To evaluate the bendability of the flexible pH sensor, the fabricated flexible HfN EG sensor was subjected to automatic mechanical bending cycle tests, as shown in the inset of Figure 8a. As shown in Figure 8a, the pH sensitivity was determined after bending the HfN EGs of the D15% group with tensile torsion for 500, 1000, 1500, 2000, and 2500 cycles. The sensitivity decreased significantly to only 49.3 mV/pH, and the linearity decreased slightly to 99.4% at 2500 cycles. Figure 8b shows that the hysteresis width begins to increase after 2000 bending cycles. Figure 8c shows that the drift effect after bending is comparable to or slightly lower than that before bending. It is speculated that pores are created on the surface of the film after bending, and ions run into the pores on the surface of the film, compensating for the original drift caused by the hydration effect. To verify the impact of the decreased sensitivity caused by bending, the surface morphology of the bending area was analyzed using SEM. As shown in Figure 9a, the surface of the HfN EGs is flat. Many cracks were found on the surface that was bent 2500 times, as shown in Figure 9b, which can be used to properly explain the changes in sensing performance. Currently, the maximum number of bending cycles is suggested to be less than 2000, which is suitable for disposable sensors.

4. Conclusions

To have a high-performance extended gate field-effect transistor for pH detection, this study presents an investigation of the sensing characteristics of HfN thin films deposited by adjusting the duty cycle through a HiPIMS from 2.5% to 25% throughout a whole low-temperature process. The electrical measurement results indicate that the superior pH sensitivity and linearity of HfN EGs with D15% are 59.3 mV/pH and 99.8%, respectively. The drift behavior and hysteresis response were 0.5 mV/h and -1 mV, respectively, which are stable for real applications. The pH sensing performance of HfN EGs could be explained by the high density of Hf-O-N binding sites on the HfO_xN_y surface, as illustrated by the XPS spectra. Furthermore, HfN EGs with D15% retained stable sensing behavior within 2000 cycles in the bending test.
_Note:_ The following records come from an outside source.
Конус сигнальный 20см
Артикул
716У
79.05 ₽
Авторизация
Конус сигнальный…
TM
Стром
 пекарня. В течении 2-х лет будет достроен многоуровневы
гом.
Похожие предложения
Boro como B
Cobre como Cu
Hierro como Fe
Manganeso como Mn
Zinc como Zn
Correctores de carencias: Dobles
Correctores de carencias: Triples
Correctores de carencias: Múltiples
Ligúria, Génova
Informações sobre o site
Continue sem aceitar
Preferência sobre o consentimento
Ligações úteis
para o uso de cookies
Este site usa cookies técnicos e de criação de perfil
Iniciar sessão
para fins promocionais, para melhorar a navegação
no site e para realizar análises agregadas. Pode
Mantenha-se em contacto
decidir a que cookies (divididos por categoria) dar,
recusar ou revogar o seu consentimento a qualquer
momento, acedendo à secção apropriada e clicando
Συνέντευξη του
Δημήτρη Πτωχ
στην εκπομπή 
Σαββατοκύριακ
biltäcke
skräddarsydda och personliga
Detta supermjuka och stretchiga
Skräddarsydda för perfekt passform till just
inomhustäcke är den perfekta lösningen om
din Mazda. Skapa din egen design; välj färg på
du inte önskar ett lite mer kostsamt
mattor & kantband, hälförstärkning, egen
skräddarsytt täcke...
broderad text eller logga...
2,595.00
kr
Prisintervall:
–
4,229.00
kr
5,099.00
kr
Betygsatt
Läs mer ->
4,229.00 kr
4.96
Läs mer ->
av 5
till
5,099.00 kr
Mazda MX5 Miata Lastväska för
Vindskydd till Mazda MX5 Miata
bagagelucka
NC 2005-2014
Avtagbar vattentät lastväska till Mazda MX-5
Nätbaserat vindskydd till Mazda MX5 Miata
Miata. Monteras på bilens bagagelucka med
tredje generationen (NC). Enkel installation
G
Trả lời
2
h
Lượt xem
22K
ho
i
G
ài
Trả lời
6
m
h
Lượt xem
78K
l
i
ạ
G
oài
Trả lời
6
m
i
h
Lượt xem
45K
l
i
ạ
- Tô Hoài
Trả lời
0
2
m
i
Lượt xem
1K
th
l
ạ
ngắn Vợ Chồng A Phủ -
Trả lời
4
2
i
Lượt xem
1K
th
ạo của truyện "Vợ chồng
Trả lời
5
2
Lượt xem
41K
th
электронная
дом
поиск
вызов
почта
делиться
The SEM image shows that cracks appeared on the surface of the specimen after bending for 2500 cycles, leading to a decrease in the HfN EG sensing performance. This fabricated HfN EG on ITO/PET at low temperatures has acceptable pH sensing performance, and bending durability could be suggested for wearable or disposable devices to detect various biomarkers for use in medical diagnostics.